I, keeping myself in my study, heard Parry say to Smale, “We have sped well here. Let us go to Hadlow and Peckham, and plunder there, for they are rich rogues, and so we will go away into the woods;” to whom Smale replied, “But we must plunder none but Roundheads.” Parry replied with a great oath, ” We will make every man a Roundhead that hath any thing to lose. This is the time we look for.”

From Richard Almack (ed.), Camden Miscellany: Papers relating to proceedings in the county of Kent, A. D. 1642-1646, vol. 3 (1855)

Of course we can’t necessarily trust Weller’s account. It may be that he is exaggerating or making up the encounter altogether, and playing on gentry fears of the ‘rude multitude’ turning the natural order of things upside down. But at face value, it appears to show two men with a rather developed sense of class consciousness. The ideological tension between Parry and Smale – do they choose allegiance to their political cause, or allegiance to their class? – is almost too good to be true. There is a Rosencrantz and Guildenstern quality to the pair which makes me wish I knew more about them.

The battle around Tonbridge is one of those skirmishes that barely features in narratives of the civil wars, but which was clearly of huge significance locally. The burial records for Tonbridge Parish Church contain entries for five Parliamentarian and two Royalist casualties, but there must have been more in the surrounding towns and villages across which the battle was fought.

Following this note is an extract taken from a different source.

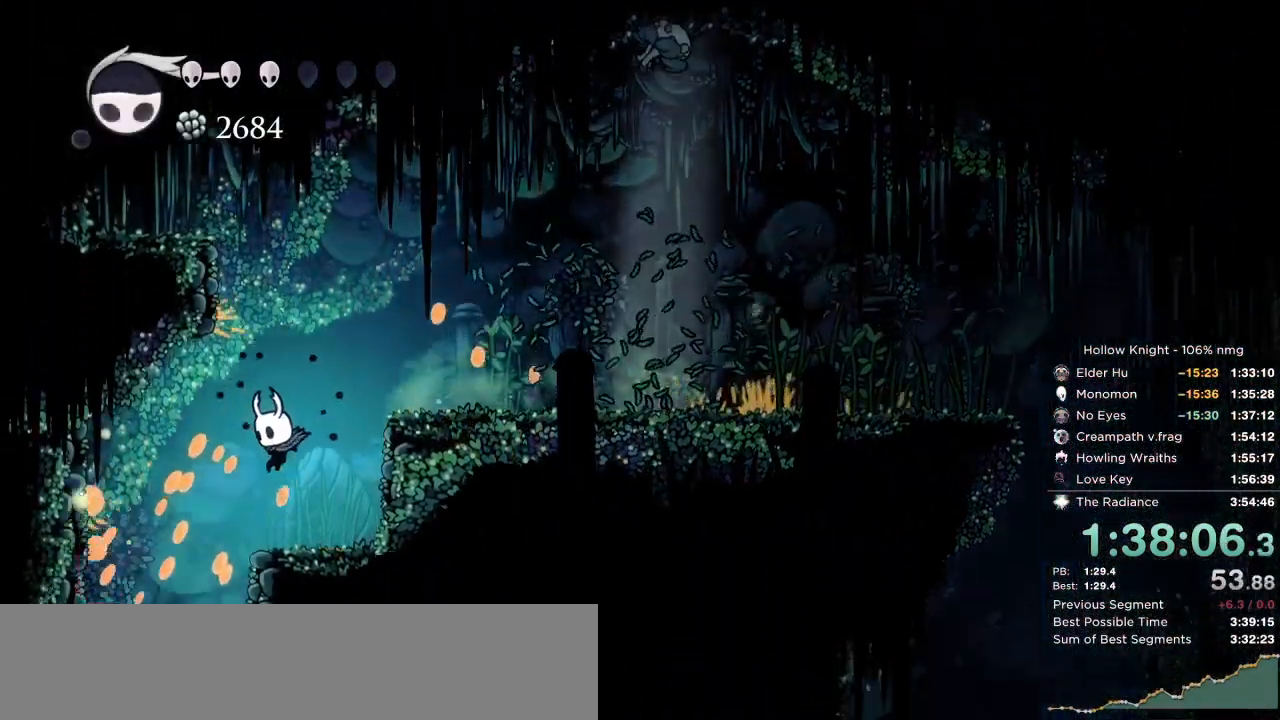
{"keys": ["down", "nail"], "events": [[150, "left", "up"], [200, "right", "down"], [250, "down", "down"], [284, "right", "up"]]}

The Parliamentary army sent to relieve the local militia, under the command of Colonel Richard Browne, reported killing a dozen Royalists and taking two hundred prisoners.

When I was at school in Tonbridge in the early 1990s, a teacher told me a story of the ghost of a Parliamentarian soldier who haunts the High Street: running up and knocking on the doors of Ferox Hall (a grand house near the town’s old defensive ditch) to escape his pursuers. The house’s owners did not let him in, and he was killed. Hearing about this at the age of thirteen or so was one of the things which first got me interested in seventeenth-century history. I now can’t find any other references to this tale, though, and wonder whether it’s a genuine folk tradition; or whether it was garbled in the telling; or indeed whether the teacher made it up altogether.

Photo courtesy of Dave Patten, used under a Creative Commons non-commercial attribution share alike licence.

It was necessary to deface the book to save it

It is a truism that every generation refights the English Civil Wars. However, politicians and intellectuals are not the only combatants who take part in these battles. Private individuals must also have taken positions on the conflict, and argued about it in conversation and correspondence. Much of this is inevitably lost to us, but there are some types of source in which everyday roundheads and royalists can still make themselves heard, and one is the marginalia in books. Below are a couple of examples of attempts to rehabilitate Cromwell by defacing the cover of Flagellum, a critical biography published three years after the Restoration by James Heath.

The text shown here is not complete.